The pedestal bears the inscription,
Deae Artioni
Licinia Sabinilla
that is, "To the Goddess Artio, from Licinia Sabinilla." About the sponsor of the group nothing is known but her name, which is Italic in origin but was also widely used in Gaul.

====Configuration====
At the time of their discovery, the individual elements of the group – pedestal, bear, woman, tree and basket – were separated from each other, making their configuration a matter of conjecture. In the 19th century, the human Artio was displayed alone in the center of the pedestal, facing forward. J. J. Bachofen, examining the statues in 1860, first recognized the bear as female. Inspired by the Muri statuettes, his 1863 monograph about bears in ancient religion, Der Bär in den Religionen des Alterthums, postulated that the apparently Celtic name Artio was related to the Greek word for bear, arktos, and that the two statues were related: the bear representing Dea Artio in her animal form.

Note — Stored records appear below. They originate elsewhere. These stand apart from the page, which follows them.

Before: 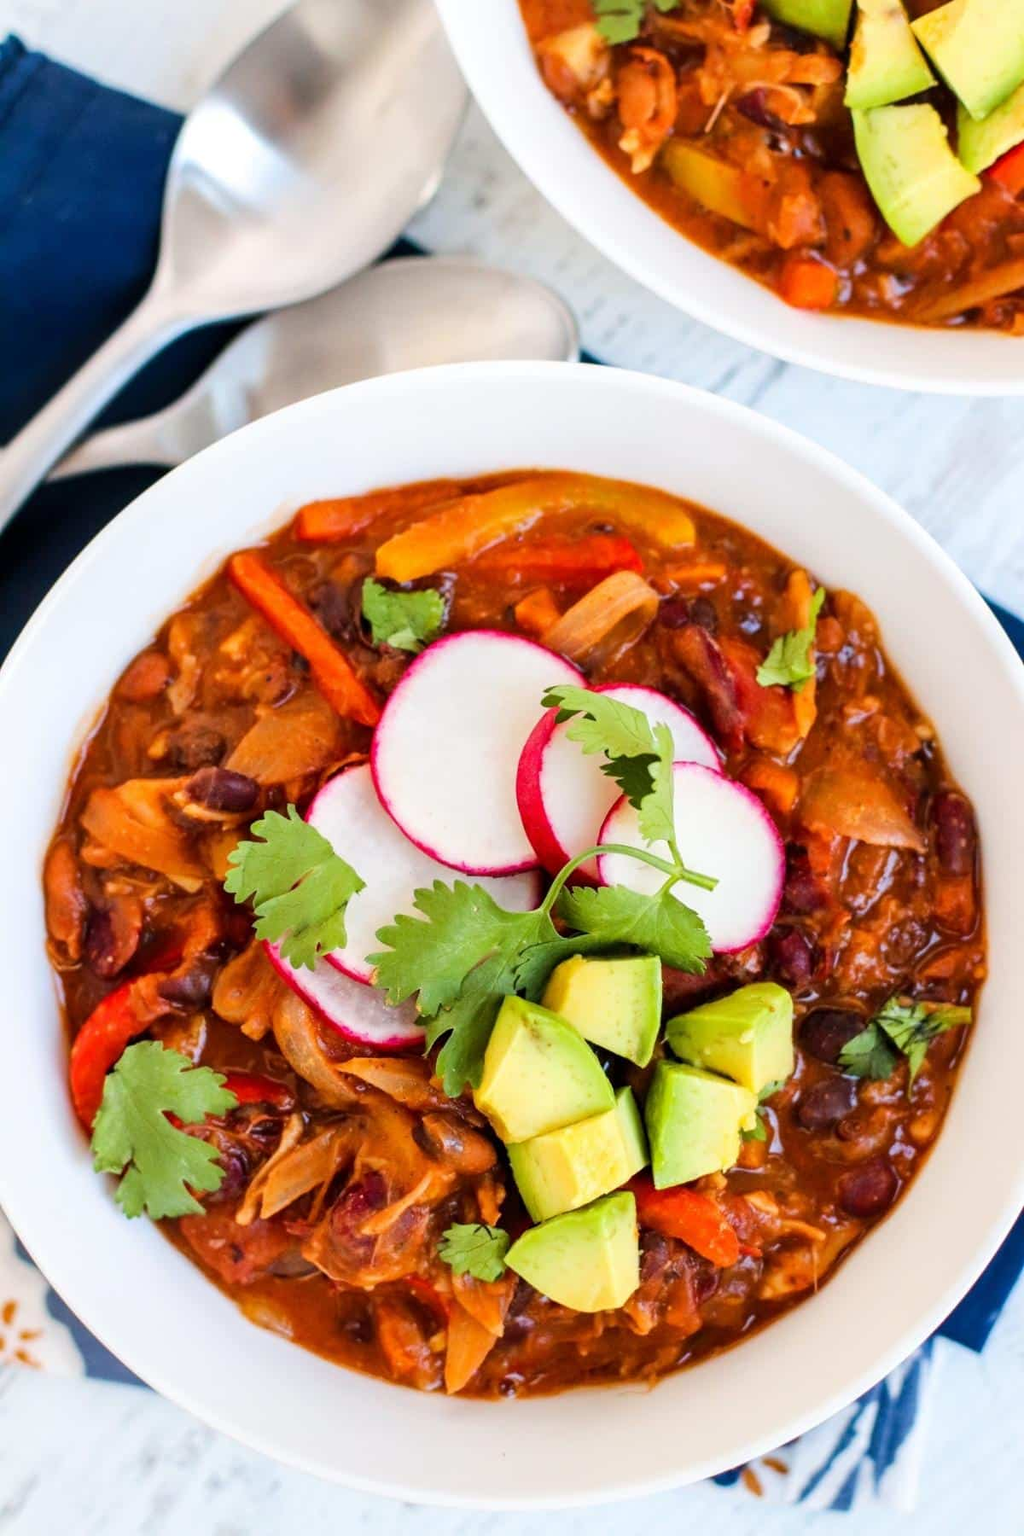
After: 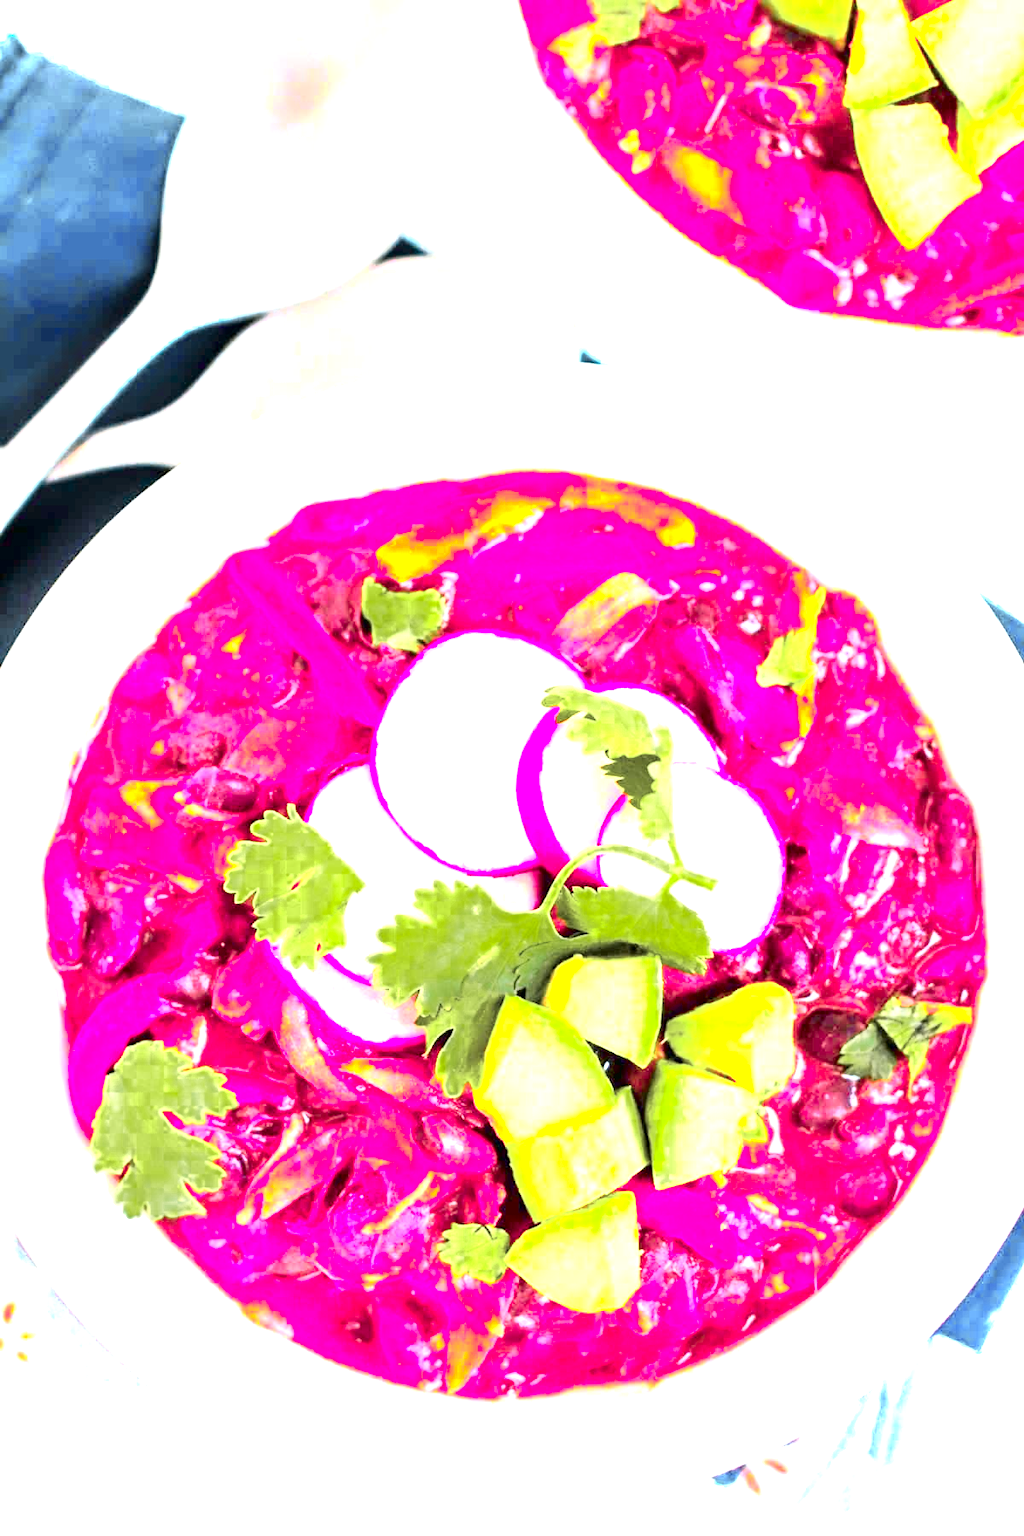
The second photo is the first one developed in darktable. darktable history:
color zones: curves: ch0 [(0, 0.533) (0.126, 0.533) (0.234, 0.533) (0.368, 0.357) (0.5, 0.5) (0.625, 0.5) (0.74, 0.637) (0.875, 0.5)]; ch1 [(0.004, 0.708) (0.129, 0.662) (0.25, 0.5) (0.375, 0.331) (0.496, 0.396) (0.625, 0.649) (0.739, 0.26) (0.875, 0.5) (1, 0.478)]; ch2 [(0, 0.409) (0.132, 0.403) (0.236, 0.558) (0.379, 0.448) (0.5, 0.5) (0.625, 0.5) (0.691, 0.39) (0.875, 0.5)]
exposure: exposure 2.25 EV, compensate highlight preservation false
tone curve: curves: ch0 [(0, 0) (0.105, 0.068) (0.195, 0.162) (0.283, 0.283) (0.384, 0.404) (0.485, 0.531) (0.638, 0.681) (0.795, 0.879) (1, 0.977)]; ch1 [(0, 0) (0.161, 0.092) (0.35, 0.33) (0.379, 0.401) (0.456, 0.469) (0.504, 0.5) (0.512, 0.514) (0.58, 0.597) (0.635, 0.646) (1, 1)]; ch2 [(0, 0) (0.371, 0.362) (0.437, 0.437) (0.5, 0.5) (0.53, 0.523) (0.56, 0.58) (0.622, 0.606) (1, 1)], color space Lab, independent channels, preserve colors none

The discovery of several soldering joints on the pedestal by Paul Vionnet in 1899 confirmed that the bear had indeed been affixed to the pedestal, and allowed a reconstruction of what are now believed to be the two configurations in which the bronze elements were originally displayed. It appears that Artio's bear form was initially alone on the left side of the pedestal, facing the tree at the right end, while an unknown object was placed on the semicircular protrusion on the left side of the pedestal. At some later time, the tree was moved to that protrusion behind the bear, making room for the newly added statue of the human Artio, her basket and her now missing throne. This was probably done at the behest of the statue's sponsor, Licinia Sabinilla, and the pedestal also probably received its inscription at that time, because it is unlikely that the bear alone would have been titulated as Dea Artio. The bronzes have since been displayed in this final position.

====Measurements====
The Artio group (Inv. no. 16170/16210) weighs 5308 g. The pedestal is 28.6 cm long and the tree is 19 cm high. The body of the bear, the pedestal, and the human body up to the shoulders are hollow.